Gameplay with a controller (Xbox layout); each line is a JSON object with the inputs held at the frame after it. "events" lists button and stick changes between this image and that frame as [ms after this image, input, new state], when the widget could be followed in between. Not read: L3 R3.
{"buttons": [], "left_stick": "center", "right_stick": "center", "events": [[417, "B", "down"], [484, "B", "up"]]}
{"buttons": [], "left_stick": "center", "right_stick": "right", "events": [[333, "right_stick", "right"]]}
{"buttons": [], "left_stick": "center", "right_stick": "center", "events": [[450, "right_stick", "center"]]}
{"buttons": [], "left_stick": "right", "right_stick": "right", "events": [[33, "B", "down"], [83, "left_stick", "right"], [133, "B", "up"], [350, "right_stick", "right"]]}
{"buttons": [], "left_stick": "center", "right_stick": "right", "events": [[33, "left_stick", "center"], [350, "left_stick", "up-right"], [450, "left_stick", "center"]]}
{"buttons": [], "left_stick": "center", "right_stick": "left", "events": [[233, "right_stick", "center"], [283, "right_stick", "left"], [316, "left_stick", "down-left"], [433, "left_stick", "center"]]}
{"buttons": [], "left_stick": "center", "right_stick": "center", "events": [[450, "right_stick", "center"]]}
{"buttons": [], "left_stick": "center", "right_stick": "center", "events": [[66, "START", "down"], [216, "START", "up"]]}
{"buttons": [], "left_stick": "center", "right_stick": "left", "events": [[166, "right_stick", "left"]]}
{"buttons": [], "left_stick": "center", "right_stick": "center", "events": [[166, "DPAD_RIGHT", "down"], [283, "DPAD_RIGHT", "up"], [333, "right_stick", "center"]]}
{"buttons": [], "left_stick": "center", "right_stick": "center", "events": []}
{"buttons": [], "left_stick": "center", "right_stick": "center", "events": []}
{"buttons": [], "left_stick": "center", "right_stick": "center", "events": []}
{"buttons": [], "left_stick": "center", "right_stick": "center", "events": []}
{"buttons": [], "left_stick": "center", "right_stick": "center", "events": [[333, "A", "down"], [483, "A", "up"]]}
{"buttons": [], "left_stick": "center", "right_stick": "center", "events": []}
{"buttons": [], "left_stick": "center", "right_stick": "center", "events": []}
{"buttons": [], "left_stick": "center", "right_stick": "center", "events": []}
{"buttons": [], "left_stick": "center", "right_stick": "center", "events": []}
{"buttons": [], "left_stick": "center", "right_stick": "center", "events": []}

REQUIRED ACTION
Copy each line of the preceding material that contains "down".

ANSWER SECTION
{"buttons": [], "left_stick": "center", "right_stick": "center", "events": [[417, "B", "down"], [484, "B", "up"]]}
{"buttons": [], "left_stick": "right", "right_stick": "right", "events": [[33, "B", "down"], [83, "left_stick", "right"], [133, "B", "up"], [350, "right_stick", "right"]]}
{"buttons": [], "left_stick": "center", "right_stick": "left", "events": [[233, "right_stick", "center"], [283, "right_stick", "left"], [316, "left_stick", "down-left"], [433, "left_stick", "center"]]}
{"buttons": [], "left_stick": "center", "right_stick": "center", "events": [[66, "START", "down"], [216, "START", "up"]]}
{"buttons": [], "left_stick": "center", "right_stick": "center", "events": [[166, "DPAD_RIGHT", "down"], [283, "DPAD_RIGHT", "up"], [333, "right_stick", "center"]]}
{"buttons": [], "left_stick": "center", "right_stick": "center", "events": [[333, "A", "down"], [483, "A", "up"]]}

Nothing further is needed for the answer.